:: PROVIDED PASSAGE ::
The real strength of Ricketts' study, however, lies in its re-examination of the Georgians.  For a long time, the Modernist caricature of the Georgians - that they were a Romantic hangover, with an atavistic preference for formal poetics that went hand in hand with a pastoral subject matter that seemed blithely unaware that the Industrial Revolution had been going on for some decades - seems to have been taken at face value in readings of the period.  Ricketts, however, makes a strong case for the Georgians not as the antithesis of Modernism, but rather as its counterpart: the Georgians, remember, saw themselves as supremely modern, and were as concerned with reversing the deadening effect of late Victorian abstraction on poetic composition as Ezra Pound at his most aggressively polemical.  Their differences might simply be a matter of degree: Pound and his cohorts were arguably the more absolutist camp, whilst the Georgians saw their modernity as arising naturally, organically, from an existing English tradition [1].  Moreover, and more radically, Ricketts notes that some of the Georgians - for a while at least - had the march on the Modernists, with the trench poetry of Robert Nichols arriving at a far greater degree of disruptive deconstruction of poetic form and meaning than, say, Eliot had achieved at that point in his career.     

Read in this light, the concluding meeting between Jones (the neglected High Modernist whose density of allusion makes the Cantos read like Making Cocoa for Kingsley Amis) and Sassoon (almost parodically exemplary of the Georgian camp: an arch-traditionalist in matters of verse composition, crashingly posh, and a big fan of horses) comes across as a (failed) motion towards a rapprochement between Georgian and Modernist aesthetics.  Tellingly, it's Sassoon who's most snippy in the aftermath of their chat, describing Jones some weeks later to a friend as "a pathetic, helpless seeming little man [...] Have you tried reading him?  Father Sebastian specialised in The Anathemata - quite beyond me".  Jones, meanwhile, betrays a charming degree of boyish enthusiasm in his own account: Sassoon, he wrote in a letter to René Hague, was "extremely nice, gentle and pleasant [...] he couldn't have been more friendly and agreeable."  That's also quite a concise summation of Ricketts' strengths as an author. 

Murray's The Red Sweet Wine of Youth, though superficially the more conventional study of the two, is arguably more radical in its intentions and critical processes.  First and foremost, as Murray states in his preface, the book is motivated by the desire to counter the misrepresentation of the poetry of WWI as anti-war in character, a misrepresentation that Murray, framing his argument (as Ricketts does in his own preface, oddly enough) in terms of a personal reminiscence from his own school days, places squarely at the feet of educators.  Rather, Murray posits, "the British poets of the First World War were not anti-war but 'anti-heroic'", which is to say that they critiqued the language of heroism by which the war was justified through their unsparing depictions of trench life, taking a 'pragmatic' rather than ideological approach to the conflict.  In this regard, Murray's book is a breath of fresh air, a counter to the more sentimental (mis)readings of Owen and Sassoon that can arise when we falsely conceive of them as pacifists themselves.
:::
:: DATA RECORDS ::
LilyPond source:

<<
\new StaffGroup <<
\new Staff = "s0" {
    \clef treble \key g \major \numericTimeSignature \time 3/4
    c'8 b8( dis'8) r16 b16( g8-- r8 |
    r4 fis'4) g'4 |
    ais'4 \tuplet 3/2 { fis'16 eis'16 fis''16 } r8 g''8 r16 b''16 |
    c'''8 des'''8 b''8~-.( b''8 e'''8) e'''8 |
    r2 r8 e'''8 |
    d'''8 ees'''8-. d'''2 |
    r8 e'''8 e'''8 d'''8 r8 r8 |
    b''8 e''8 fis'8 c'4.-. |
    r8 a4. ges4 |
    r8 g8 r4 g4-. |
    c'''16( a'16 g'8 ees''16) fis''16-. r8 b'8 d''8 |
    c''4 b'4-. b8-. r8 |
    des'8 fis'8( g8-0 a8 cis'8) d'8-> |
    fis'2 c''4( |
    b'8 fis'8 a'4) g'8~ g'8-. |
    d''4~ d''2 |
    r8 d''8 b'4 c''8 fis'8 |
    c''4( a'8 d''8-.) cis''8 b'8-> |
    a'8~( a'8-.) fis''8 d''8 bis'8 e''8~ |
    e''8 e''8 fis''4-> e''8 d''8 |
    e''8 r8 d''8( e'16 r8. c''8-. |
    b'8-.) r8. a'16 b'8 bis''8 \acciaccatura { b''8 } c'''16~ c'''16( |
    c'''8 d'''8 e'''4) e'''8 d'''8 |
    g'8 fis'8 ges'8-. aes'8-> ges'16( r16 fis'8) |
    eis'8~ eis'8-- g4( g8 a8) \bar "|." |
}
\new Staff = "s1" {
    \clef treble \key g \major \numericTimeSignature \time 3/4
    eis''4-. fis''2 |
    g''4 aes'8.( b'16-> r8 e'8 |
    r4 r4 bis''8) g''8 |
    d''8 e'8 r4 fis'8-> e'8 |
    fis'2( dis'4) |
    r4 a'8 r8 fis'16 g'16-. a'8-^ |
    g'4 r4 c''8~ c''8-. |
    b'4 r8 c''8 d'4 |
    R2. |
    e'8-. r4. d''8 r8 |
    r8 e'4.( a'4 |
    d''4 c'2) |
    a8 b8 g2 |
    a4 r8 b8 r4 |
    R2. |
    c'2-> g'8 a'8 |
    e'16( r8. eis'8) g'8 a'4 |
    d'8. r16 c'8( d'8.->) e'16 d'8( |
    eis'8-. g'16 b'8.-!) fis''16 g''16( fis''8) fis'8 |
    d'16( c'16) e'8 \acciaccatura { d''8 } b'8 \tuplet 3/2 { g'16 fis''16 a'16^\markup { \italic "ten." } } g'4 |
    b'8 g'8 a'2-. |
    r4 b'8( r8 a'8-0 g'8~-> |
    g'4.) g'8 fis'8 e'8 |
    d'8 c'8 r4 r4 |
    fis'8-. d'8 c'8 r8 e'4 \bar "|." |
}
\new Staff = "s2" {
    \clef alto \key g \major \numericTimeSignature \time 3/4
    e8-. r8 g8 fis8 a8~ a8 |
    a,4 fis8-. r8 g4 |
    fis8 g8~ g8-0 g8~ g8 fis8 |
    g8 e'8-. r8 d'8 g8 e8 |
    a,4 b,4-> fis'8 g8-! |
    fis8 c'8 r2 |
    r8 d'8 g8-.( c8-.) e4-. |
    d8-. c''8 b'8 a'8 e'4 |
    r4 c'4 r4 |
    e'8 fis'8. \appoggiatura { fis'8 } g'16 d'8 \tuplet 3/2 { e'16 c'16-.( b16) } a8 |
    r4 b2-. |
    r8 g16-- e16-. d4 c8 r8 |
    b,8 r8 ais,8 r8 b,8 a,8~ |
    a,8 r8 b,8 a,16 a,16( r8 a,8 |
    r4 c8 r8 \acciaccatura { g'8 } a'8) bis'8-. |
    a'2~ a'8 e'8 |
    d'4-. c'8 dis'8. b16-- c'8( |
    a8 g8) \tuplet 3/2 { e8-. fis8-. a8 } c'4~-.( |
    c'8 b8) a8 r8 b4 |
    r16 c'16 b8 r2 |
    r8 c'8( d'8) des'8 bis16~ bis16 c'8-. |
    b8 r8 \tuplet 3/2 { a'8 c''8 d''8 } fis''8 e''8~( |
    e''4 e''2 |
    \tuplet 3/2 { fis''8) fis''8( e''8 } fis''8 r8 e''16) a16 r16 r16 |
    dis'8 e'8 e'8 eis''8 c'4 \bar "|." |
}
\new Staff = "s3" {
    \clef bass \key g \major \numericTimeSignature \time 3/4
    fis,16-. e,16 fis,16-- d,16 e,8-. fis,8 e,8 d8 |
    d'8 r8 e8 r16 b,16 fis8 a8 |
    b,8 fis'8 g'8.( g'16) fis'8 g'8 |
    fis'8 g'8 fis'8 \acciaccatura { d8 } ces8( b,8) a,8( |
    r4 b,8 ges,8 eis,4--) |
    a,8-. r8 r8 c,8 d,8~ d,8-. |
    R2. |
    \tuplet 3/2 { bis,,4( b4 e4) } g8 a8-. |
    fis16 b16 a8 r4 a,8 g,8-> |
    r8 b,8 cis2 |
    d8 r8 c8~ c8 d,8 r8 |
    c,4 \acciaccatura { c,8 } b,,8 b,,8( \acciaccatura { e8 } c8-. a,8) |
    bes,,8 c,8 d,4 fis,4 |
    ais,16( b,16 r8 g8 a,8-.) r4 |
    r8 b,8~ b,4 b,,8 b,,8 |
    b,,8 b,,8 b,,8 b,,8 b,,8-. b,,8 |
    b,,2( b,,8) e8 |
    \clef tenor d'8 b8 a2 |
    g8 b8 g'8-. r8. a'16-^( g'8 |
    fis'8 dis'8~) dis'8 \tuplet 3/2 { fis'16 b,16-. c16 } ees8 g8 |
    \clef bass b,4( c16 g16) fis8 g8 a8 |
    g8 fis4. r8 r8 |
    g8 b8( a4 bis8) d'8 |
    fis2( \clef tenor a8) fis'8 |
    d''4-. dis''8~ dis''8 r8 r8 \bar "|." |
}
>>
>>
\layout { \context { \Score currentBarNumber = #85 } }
:::
→ WHAT YOU HAVE TO DO
Write the next part of the review of the two books on First World War poetry, continuing after its last sentence. The records are separate material and are not connected to the review.

→ THE ANSWER
One of the other outcomes of Murray's study is an increased focus upon the quality and centrality of his chosen poets' prose.  Indeed, for a study of war poetry, there's remarkably little poetry discussed with the same level of depth and precision as the prose accounts, letters and memoirs of the protagonists.  In Murray's appraisal of the work of Edmund Blunden, for example, Blunden's poetry feels strangely incidental to proceedings, with far more weight being given to the various prose narratives that Blunden published throughout his lifetime.  Arguably, this editorial decision is correct (Blunden's reputation as a war writer rests far more squarely upon the reminiscences in Undertones of War than on his charming but comparatively minor poetry), but still seems incongruous in the context of a study of war poets put out by a mainstream publisher.  Of course, it might equally be a natural correlative to Murray's stated counter-intuitive critical intent: just as he rescues Sassoon, Owen, Rosenberg and company from the damnation of classroom mis-interpretation, so Murray places greater emphasis upon the prose of the poets under discussion precisely because it isn't as well known.  This is, obviously, speculation, but if that was Murray's intention, it's worked, and there are a number of leads in the book that I feel a strong need to follow up, not the least of which is Blunden's De Bello Germanico.  (Amazon's claims of unavailability be damned: I will acquire a copy before the month is out.)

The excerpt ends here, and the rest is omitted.